Got you. That's very helpful there. And then one follow-up. And this is just a follow-up on the question for the managed equity REITs, and you touched upon this. It sounds like some of the key factors that could drive potential improvements in the share prices in the near term for the managed equity REITs is going to depend on operational improvements in the REITs. Is this something that you view sort of like a multi-quarter kind of time frame? Just wondering if you could just talk a little bit more about a couple of like either milestones we can look forward to. Or what are you looking forward to help drive improvement in the managed equity REITs share prices in the near term?

Adam Portnoy

Analyst · RBC Capital Markets

Sure. So it's a combination of 2 things: improving operating performance as well as addressing some of the balance sheet issues at the REITs. Let's -- I can go each REIT and I'll do it very quickly. SVC, our biggest REIT, probably the furthest along in the recovery. We've reinstated the dividend. We're hopeful that we can increase that dividend going forward. I highlighted that the FFO payout ratio is very low. It's less than 40%. It's about 37% based on Q3 numbers, I believe. And there's a lot of room to grow that dividend. We -- and that's based on just seeing continued improvement in the operating performance of the hotels in that portfolio, which we are seeing and have been seeing for several quarters now.
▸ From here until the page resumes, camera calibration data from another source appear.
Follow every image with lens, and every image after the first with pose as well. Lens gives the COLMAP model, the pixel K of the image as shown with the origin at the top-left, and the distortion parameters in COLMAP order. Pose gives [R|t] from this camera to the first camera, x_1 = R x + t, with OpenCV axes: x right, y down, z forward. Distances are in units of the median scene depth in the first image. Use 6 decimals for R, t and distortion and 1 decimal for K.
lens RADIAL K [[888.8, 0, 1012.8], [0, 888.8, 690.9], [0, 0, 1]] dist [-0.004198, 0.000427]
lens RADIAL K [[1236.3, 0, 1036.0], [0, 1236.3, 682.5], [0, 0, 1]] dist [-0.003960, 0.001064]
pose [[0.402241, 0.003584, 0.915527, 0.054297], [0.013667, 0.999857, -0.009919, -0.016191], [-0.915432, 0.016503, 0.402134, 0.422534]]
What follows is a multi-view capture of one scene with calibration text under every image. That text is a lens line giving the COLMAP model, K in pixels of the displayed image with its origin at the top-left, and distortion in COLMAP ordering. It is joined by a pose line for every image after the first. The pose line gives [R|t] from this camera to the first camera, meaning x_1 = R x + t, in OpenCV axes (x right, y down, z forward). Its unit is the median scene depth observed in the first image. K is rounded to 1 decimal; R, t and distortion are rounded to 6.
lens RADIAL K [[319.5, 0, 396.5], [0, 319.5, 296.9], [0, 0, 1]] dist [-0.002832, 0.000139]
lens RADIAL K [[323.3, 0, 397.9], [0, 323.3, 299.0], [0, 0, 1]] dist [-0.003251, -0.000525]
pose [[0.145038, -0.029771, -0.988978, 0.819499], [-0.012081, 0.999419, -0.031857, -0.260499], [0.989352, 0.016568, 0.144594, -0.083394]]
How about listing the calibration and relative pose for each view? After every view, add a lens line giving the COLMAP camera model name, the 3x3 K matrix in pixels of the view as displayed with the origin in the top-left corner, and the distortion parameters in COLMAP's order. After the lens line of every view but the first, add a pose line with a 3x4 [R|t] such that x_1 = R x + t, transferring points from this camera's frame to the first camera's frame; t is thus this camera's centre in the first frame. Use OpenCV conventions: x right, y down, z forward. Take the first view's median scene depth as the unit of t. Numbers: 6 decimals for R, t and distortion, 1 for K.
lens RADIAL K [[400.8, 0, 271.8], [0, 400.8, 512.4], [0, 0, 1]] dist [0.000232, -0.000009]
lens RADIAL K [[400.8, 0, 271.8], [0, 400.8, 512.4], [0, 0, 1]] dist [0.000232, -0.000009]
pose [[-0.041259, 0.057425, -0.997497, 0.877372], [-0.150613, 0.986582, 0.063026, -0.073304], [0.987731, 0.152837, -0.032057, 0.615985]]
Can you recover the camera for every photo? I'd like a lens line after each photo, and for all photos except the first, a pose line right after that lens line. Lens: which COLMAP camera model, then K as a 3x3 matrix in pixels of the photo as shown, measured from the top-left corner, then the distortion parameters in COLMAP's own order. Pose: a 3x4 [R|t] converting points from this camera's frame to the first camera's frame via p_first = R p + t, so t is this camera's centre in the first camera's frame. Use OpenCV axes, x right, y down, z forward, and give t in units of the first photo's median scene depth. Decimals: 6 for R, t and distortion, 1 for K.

So that's sort of the furthest along. And as that continues to progress, I think that will lead to continued, hopefully, improvement in the stock price. As a management team, the most effective thing we can do to change the stock price performance is operate the companies really well. If we can operate them well and they can outperform on operating metrics, eventually, our belief is the share price will respond to that. And so that's what we're focused on. Touching on DHC, it's an operating issue. There, it's taking longer. The DHC, we have a senior living recovery that is taking longer than expected as an industry, but we also have some unique issues to our portfolio that we are addressing in terms of the operating performance of AlerisLife and how it's been performing on its portfolio it manages for DHC. There's been a lot of management changes at AlerisLife. In the last couple of quarters, there's been a lot of focus on writing the operations in that company. And I believe…

Operator

Operator

It appears there are no further questions. This concludes our question-and-answer session. I would like to turn the conference back over to Adam Portnoy for any closing remarks.

Adam Portnoy

Analyst · B. Riley FBR

Thank you all for joining us today. Operator, that concludes our call.

Operator

Operator

The conference has now concluded. Thank you for attending today's presentation. You may now disconnect.